Dès 2002, un international français, Pieter De Villiers, avait été testé positif à la cocaïne alors qu’il s’entraînait dans une salle de muscu de l’Aquaboulevard de Paris.

Qui a pu imaginer une telle réglementation dans laquelle la prise de cocaïne est tout à fait autorisée en dehors des matchs ?

Les sportifs l’on bien compris : l’excuse de la prise de cocaïne dans un cadre festif en dehors d’un match, n’expose à aucune sanction alors qu’un contrôle non-négatif en compétition expose à 4 ans de mise à l’écart des terrains.

Le président de la Fédération française de rugby, Florian Grill, commence à s’en inquiéter et de façon audible réclame auprès de l’Agence française de lutte contre le dopage (AFLD) plus de contrôles inopinés sur cette substance.

Mais l’instance elle-même, soumise au règlement de l’AMA, n’est pas en mesure de mettre en place ces contrôles.
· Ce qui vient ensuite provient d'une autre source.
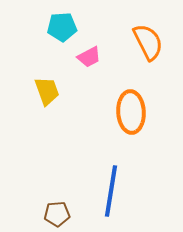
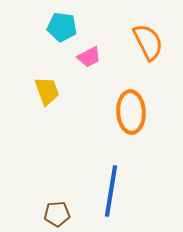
cyan pentagon: rotated 12 degrees clockwise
ou alors il faut que cela se fasse sous l’égide de World Rugby comme l’a fait le cyclisme (UCI) avec le tramadol, un puissant antalgique, interdit seulement dans les courses cyclistes depuis le 1er mars 2019 en tant que risque pour la santé.

Depuis le 1er janvier 2024, l’AMA – pour l’ensemble des fédérations – a enfin inscrit le tramadol en liste rouge comme dopant.

Pour éradiquer l’extension de l’épidémie de cocaïne dans le rugby et toutes les autres spécialités sportives, il faut interdire la poudre blanche en permanence.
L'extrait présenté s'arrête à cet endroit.